The idea started when Kyaw — a graduate student in the departments of Architecture and Electrical Engineering and Computer Science — took Professor Neil Gershenfeld’s course, “How to Make Almost Anything.” In that class, he built the speech-to-reality system. He continued working on the project at the MIT Center for Bits and Atoms (CBA), directed by Gershenfeld, collaborating with graduate students Se Hwan Jeon of the Department of Mechanical Engineering and Miana Smith of CBA.

The speech-to-reality system begins with speech recognition that processes the user’s request using a large language model, followed by 3D generative AI that creates a digital mesh representation of the object, and a voxelization algorithm that breaks down the 3D mesh into assembly components.

After that, geometric processing modifies the AI-generated assembly to account for fabrication and physical constraints associated with the real world, such as the number of components, overhangs, and connectivity of the geometry.
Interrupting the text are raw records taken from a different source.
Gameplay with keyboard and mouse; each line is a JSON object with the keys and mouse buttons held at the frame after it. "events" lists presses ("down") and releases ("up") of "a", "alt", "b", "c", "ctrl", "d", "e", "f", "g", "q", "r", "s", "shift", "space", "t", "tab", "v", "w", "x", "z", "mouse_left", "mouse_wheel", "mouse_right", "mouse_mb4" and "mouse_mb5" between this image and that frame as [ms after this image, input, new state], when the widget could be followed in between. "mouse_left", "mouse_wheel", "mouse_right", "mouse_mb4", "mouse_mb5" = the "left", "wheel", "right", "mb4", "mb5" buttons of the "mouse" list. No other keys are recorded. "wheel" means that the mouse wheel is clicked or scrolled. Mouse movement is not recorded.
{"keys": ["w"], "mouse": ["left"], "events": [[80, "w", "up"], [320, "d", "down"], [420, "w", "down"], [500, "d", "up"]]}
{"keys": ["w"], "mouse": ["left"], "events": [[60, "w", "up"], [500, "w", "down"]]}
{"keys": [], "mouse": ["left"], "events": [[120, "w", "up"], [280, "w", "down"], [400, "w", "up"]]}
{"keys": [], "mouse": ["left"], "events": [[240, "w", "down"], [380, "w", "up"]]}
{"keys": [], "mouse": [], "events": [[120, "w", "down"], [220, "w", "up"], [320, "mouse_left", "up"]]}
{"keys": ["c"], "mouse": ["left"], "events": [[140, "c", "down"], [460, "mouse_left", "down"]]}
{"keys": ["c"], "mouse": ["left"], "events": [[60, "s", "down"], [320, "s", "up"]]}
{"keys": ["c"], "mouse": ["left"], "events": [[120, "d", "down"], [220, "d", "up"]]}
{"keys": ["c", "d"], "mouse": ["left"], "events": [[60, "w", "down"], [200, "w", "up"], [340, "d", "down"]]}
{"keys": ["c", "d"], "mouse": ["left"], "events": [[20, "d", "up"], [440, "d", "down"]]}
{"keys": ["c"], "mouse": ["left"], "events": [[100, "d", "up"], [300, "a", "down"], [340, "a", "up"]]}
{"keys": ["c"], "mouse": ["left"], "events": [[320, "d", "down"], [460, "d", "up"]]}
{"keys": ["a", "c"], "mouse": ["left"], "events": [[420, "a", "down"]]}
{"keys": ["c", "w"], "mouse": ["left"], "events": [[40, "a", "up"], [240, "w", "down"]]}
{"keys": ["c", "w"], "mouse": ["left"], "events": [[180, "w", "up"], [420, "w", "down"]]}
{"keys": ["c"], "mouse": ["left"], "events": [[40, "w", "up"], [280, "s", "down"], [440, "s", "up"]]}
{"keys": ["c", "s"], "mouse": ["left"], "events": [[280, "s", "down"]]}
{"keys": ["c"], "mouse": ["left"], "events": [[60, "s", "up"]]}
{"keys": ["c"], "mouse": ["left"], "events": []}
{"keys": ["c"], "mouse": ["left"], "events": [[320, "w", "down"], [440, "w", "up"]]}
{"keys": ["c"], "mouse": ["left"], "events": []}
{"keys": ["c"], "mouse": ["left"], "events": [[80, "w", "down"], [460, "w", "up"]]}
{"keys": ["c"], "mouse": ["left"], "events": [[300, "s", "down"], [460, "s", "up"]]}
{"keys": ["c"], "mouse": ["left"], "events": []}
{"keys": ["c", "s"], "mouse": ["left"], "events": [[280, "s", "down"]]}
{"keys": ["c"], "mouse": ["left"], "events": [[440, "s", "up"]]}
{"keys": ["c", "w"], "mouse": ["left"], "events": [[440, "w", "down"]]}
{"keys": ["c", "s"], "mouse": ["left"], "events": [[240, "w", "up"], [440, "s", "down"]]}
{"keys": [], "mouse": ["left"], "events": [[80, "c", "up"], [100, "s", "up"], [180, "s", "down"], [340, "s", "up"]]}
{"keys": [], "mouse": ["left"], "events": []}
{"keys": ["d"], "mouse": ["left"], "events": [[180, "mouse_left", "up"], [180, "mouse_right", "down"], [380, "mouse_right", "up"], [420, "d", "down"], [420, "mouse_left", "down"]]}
This is followed by creation of a feasible assembly sequence and automated path planning for the robotic arm to assemble physical objects from user prompts.

By leveraging natural language, the system makes design and manufacturing more accessible to people without expertise in 3D modeling or robotic programming. And, unlike 3D printing, which can take hours or days, this system builds within minutes.

“This project is an interface between humans, AI, and robots to co-create the world around us,” Kyaw says. “Imagine a scenario where you say ‘I want a chair,’ and within five minutes a physical chair materializes in front of you.”

The team has immediate plans to improve the weight-bearing capability of the furniture by changing the means of connecting the cubes from magnets to more robust connections. 

“We’ve also developed pipelines for converting voxel structures into feasible assembly sequences for small, distributed mobile robots, which could help translate this work to structures at any size scale,” Smith says.

The purpose of using modular components is to eliminate the waste that goes into making physical objects by disassembling and then reassembling them into something different, for instance turning a sofa into a bed when you no longer need the sofa.

Because Kyaw also has experience using gesture recognition and augmented reality to interact with robots in the fabrication process, he is currently working on incorporating both speech and gestural control into the speech-to-reality system.

Leaning into his memories of the replicator in the “Star Trek” franchise and the robots in the animated film “Big Hero 6,” Kyaw explains his vision.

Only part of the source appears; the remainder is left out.